Carbonyl-Induced Reduction from Co(III) to Co(II) in CoxSy Enables Sulfate Radical-Dominated Peroxymonosulfate Activation

Abstract

Cobalt sulfide (CoxSy) shows promise for activating peroxymonosulfate (PMS) in advanced oxidation processes (AOPs), but its application faces key challenges, including low sulfate radical (SO4•–) generation, inefficient PMS decomposition, and limited mineralization efficiency for antibiotic removal. This study addresses these limitations by coordinating carbonyl groups (C=O) with cobalt to stabilize low-valence cobalt species and enhance electron transfer through defect engineering. A lignite-activated coke-supported cobalt sulfide (LAC@CoxSy-V) was synthesized, exhibiting a nearly complete conversion to low-valence cobalt (Co2+) and abundant sulfur vacancies. Compared to CoxSy/PMS system, the Kobs of sulfamethoxazole (SMX) degradation and the mineralization efficiency of SMX in the LAC@CoxSy-V/PMS system are 18-fold and 2-fold higher, respectively.

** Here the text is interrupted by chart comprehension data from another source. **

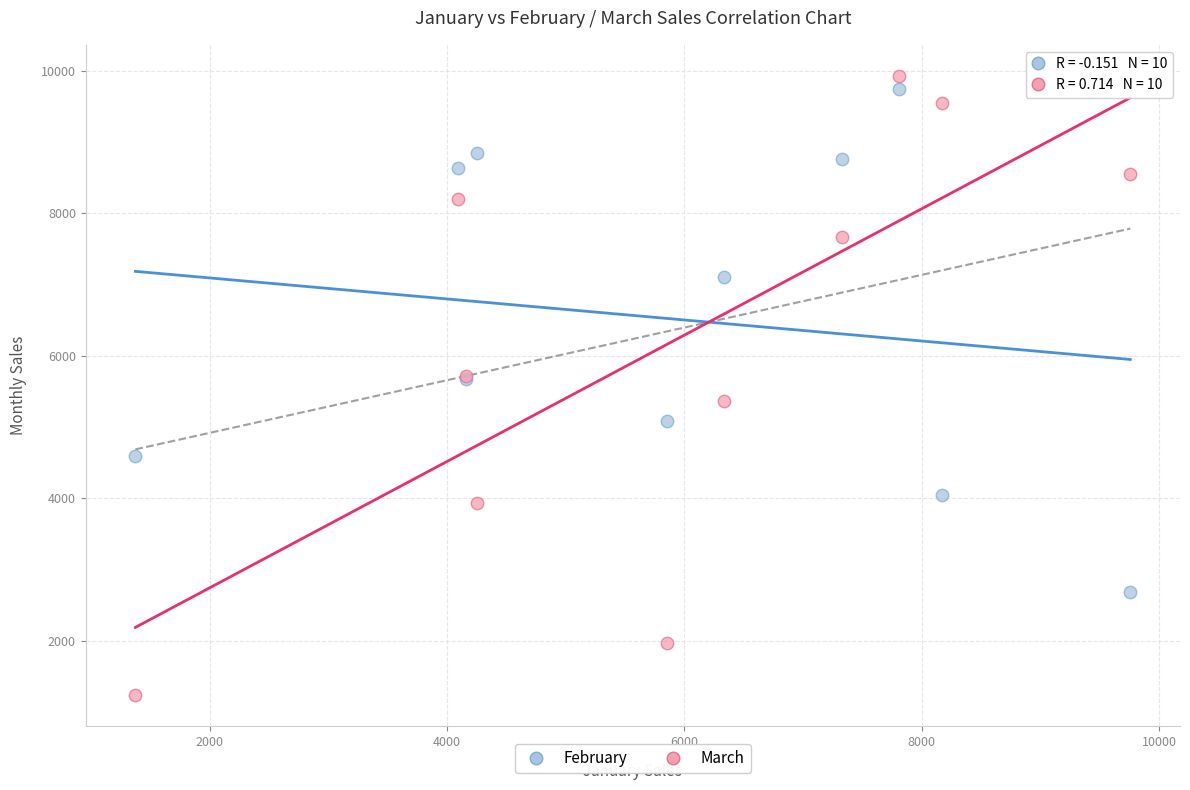

Which series reaches the minimum Y coordinate?

March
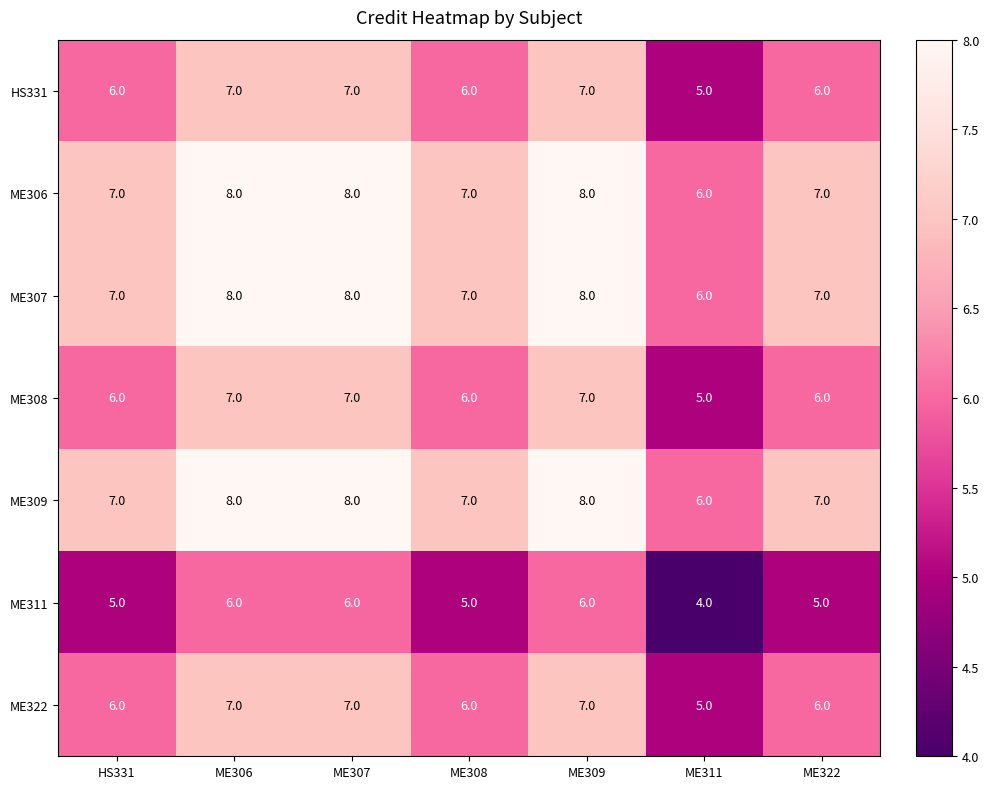

What is the sum of the HS331 values at ME311 and ME307?

12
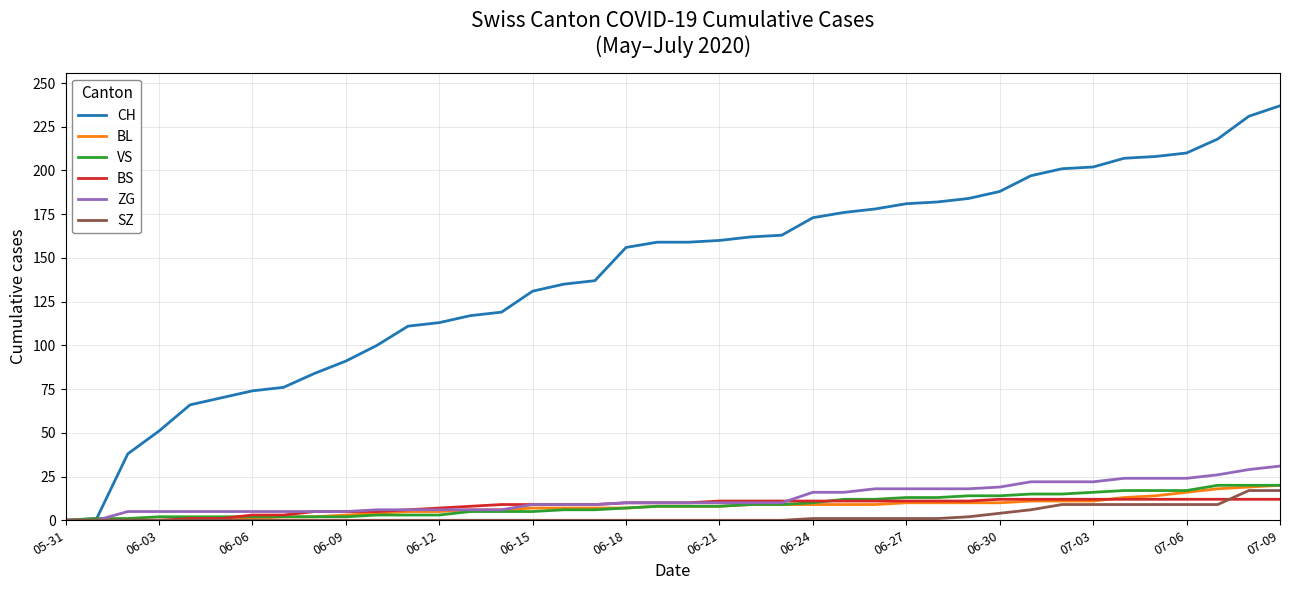

Which series ends up on top after the final intersection of VS and BS?

VS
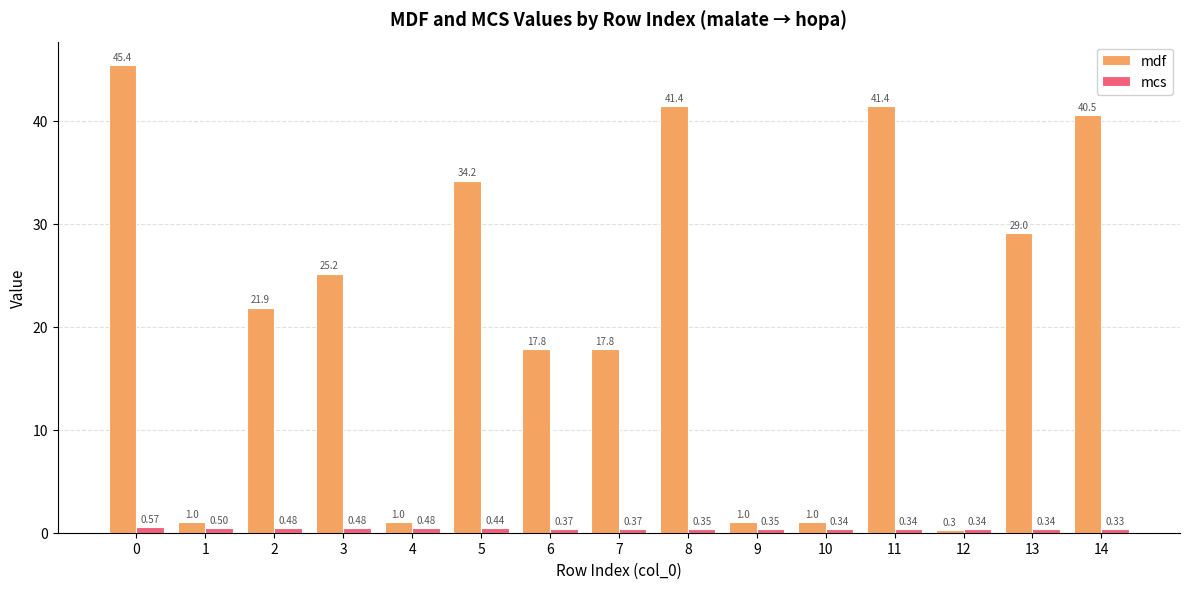

List the series in order of their overall mean, lowest first.

mcs, mdf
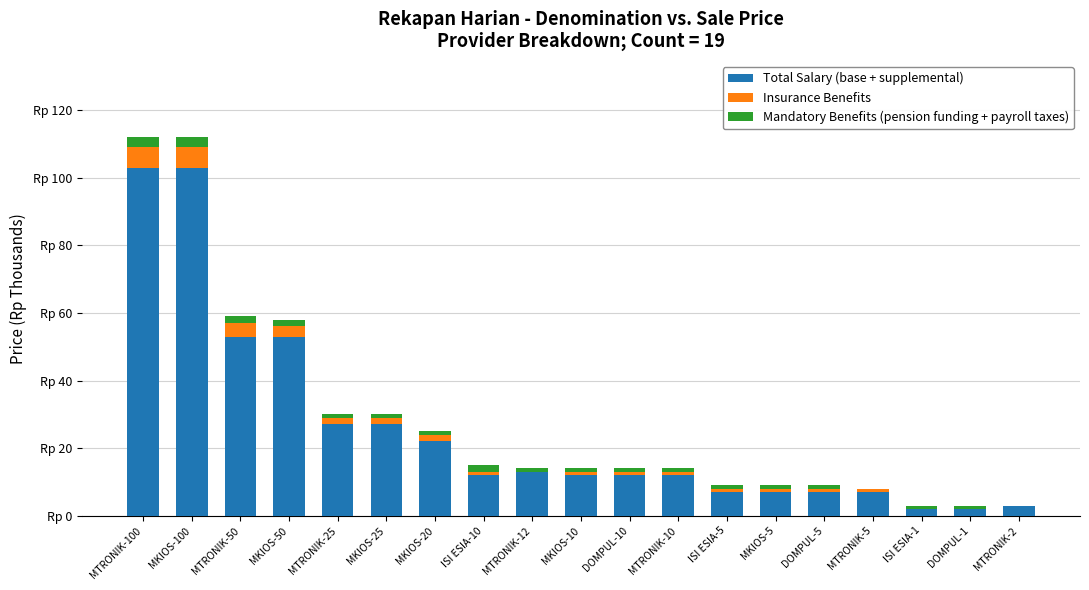

What is the label of the 6th bar from the right?

MKIOS-5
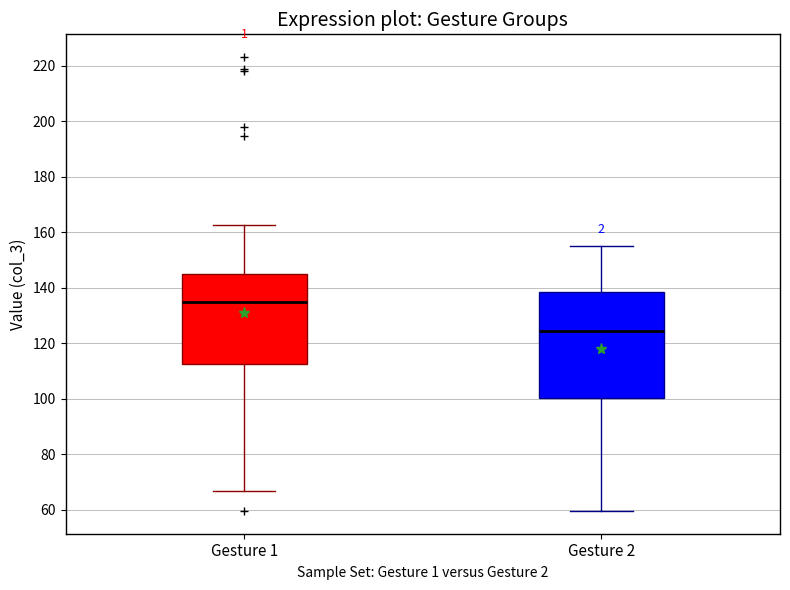

Which box's median line is the lowest?

Gesture 2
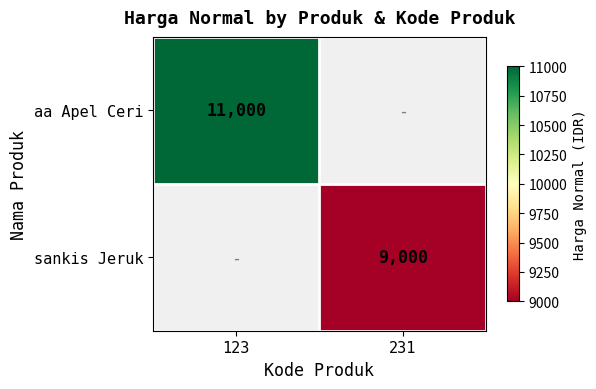

True or false: aa Apel Ceri has a value of 11000 at 123.

True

Mechanistic studies revealed that CoxSy complexed on the LAC surface enables cobalt-carbonyl coordination, facilitating electron transfer from the electronegative C=O to Co3+, reducing it to Co2+. The introduction of sulfur vacancies further increases the proportion of low-valence cobalt, promoting PMS activation to generate SO4•–. These radicals act as the primary reactive oxygen species (ROS), while sulfur vacancies simultaneously promote singlet oxygen (1O2) generation, synergistically enhancing SMX degradation. The applicability of this system was validated under various conditions, including matrix interference tests, cyclic stability assessment, and continuous-flow fixed-bed reactor experiments simulating medical wastewater treatment. This study provides valuable insight into defect and ligand engineering strategies for efficient antibiotic removal via PMS-AOPs.